MANILA, Philippines - The World Bank has estimated that remittances to developing countries will drop 7.3 percent to $304 billion this year, from $328 billion recorded last year.
“There is a risk that rising unemployment will trigger further immigration restrictions in major destination countries. Such restrictions would curb remittances more than forecast and would slow the global recovery in the same way as protectionism against trade would endanger a global upturn,” Hans Timmer, director of the World Bank’s Development Prospects Group, explained.
He said additional risks include uncertainty about the depth and duration of the current crisis, unpredictable movements in exchange rates, and the possibility that immigration controls may be tightened further in major destination coun-tries.
Remittance flows to Latin America have been falling in part because of a slowdown in the US construction sector. The new forecasts show a negative 6.9 percent decline in remittances for the Latin America and Caribbean region. Sub-Saharan Africa is also likely to experience a negative 8.3 percent slowdown in its remittance flows.
However, while flows to South Asia and East Asia have been strong, remittances are expected to slightly decline in 2009.

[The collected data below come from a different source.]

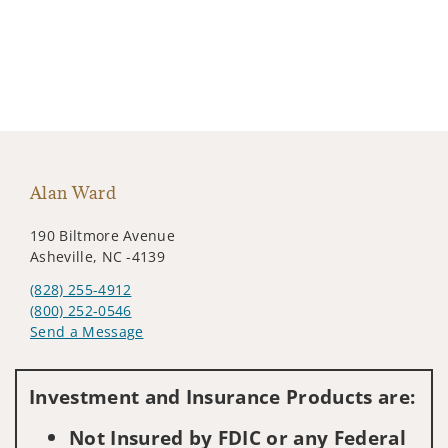
Alan Ward
190 Biltmore Avenue
Asheville, NC -4139
(828) 255-4912
(800) 252-0546
Send a Message
Visit us on social media
Investment and Insurance Products are:
Not Insured by FDIC or any Federal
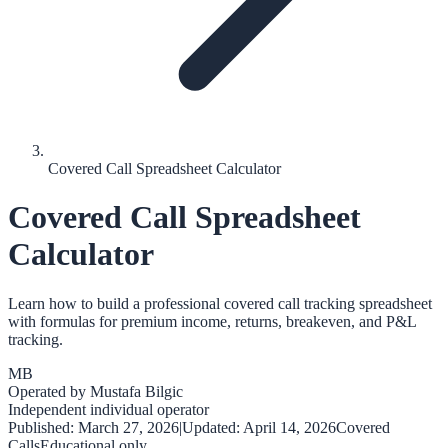
Covered Call Spreadsheet Calculator
Covered Call Spreadsheet
Calculator
Learn how to build a professional covered call tracking spreadsheet
with formulas for premium income, returns, breakeven, and P&L
tracking.
MB
Operated by
Mustafa Bilgic
Independent individual operator
Published:
March 27, 2026
|
Updated:
April 14, 2026
Covered
Calls
Educational only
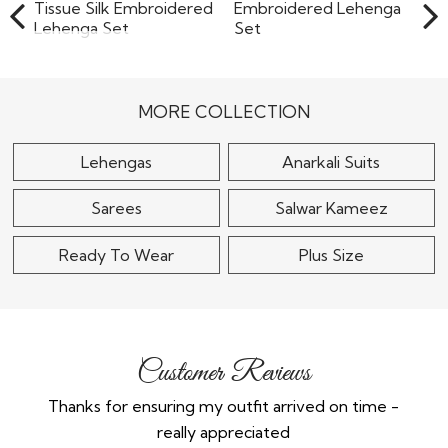
Ivory & Mint Green
Tissue Silk
Soft Pink Net
Embroidered
Embroidered Lehenga
Lehenga..
Set
MORE COLLECTION
$295
$240
Lehengas
Anarkali Suits
Sarees
Salwar Kameez
Ready To Wear
Plus Size
Customer Reviews
Thanks for ensuring my outfit arrived on time -
Ex
really appreciated
o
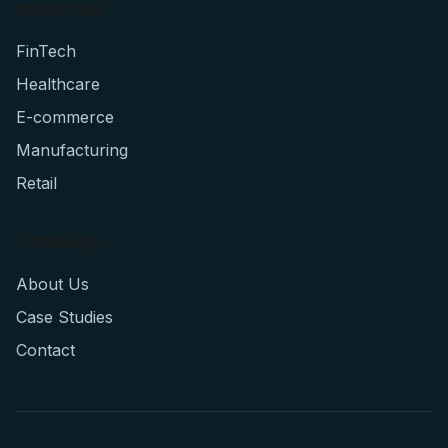
Industries
FinTech
Healthcare
E-commerce
Manufacturing
Retail
Company
About Us
Case Studies
Contact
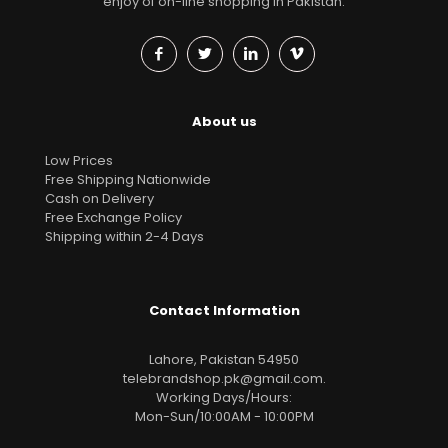
enjoy of on-line shopping in Pakistan.
About us
Low Prices
Free Shipping Nationwide
Cash on Delivery
Free Exchange Policy
Shipping within 2-4 Days
Contact Information
Lahore, Pakistan 54950
telebrandshop.pk@gmail.com
.
Working Days/Hours:
Mon-Sun/10:00AM - 10:00PM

India, China and Mexico retain their positions as the top recipients of migrant remittances among developing countries.
But remittance inflows from overseas Filipinos coursed through the country’s banking system, have been going against forecasts as they have been able to sustain the growth momentum.
Based on the latest data released by the Bangko Sentral ng Pilipinas (BSP), remittance inflows grew 2.8 percent to $6.98 billion in the first five months of 2009.
In May alone, remittances surged to a record $1.48 billion.
The major sources of remittances were the US, Canada, Saudi Arabia, Japan, Singapore, United Arab Emirates, Italy, Germany, and the United Kingdom.
The BSP said the growth was “underpinned by the steady demand for Filipino workers abroad, specifically professional and skilled workers.”
Demand for Filipino workers is expected to hold up as a result of hiring agreements forged between the Philippines and some host countries such as Qatar, Saudi Arabia, Canada, Australia, South Korea and Japan. Recently, the Department of Labor and Employment (DOLE) reported that the Philippine Overseas Labor Office in Tripoli has started talks with the Libyan Health Ministry for the recruitment of about 4,000 Filipino medical workers in Libya.
The World Bank, meanwhile, said remittances would still outstrip the capital markets as well as official development aid.
The approximately 200 million migrants around the world sent to their respective homes $283 billion in 2008, or 6.7 percent higher than the $265 billion in 2007.
Official development funds have been averaging more than $100 billion annually.
“Remittances will prove more resilient than capital flows or perhaps even official aid between now and 2010,” the global financial institution added.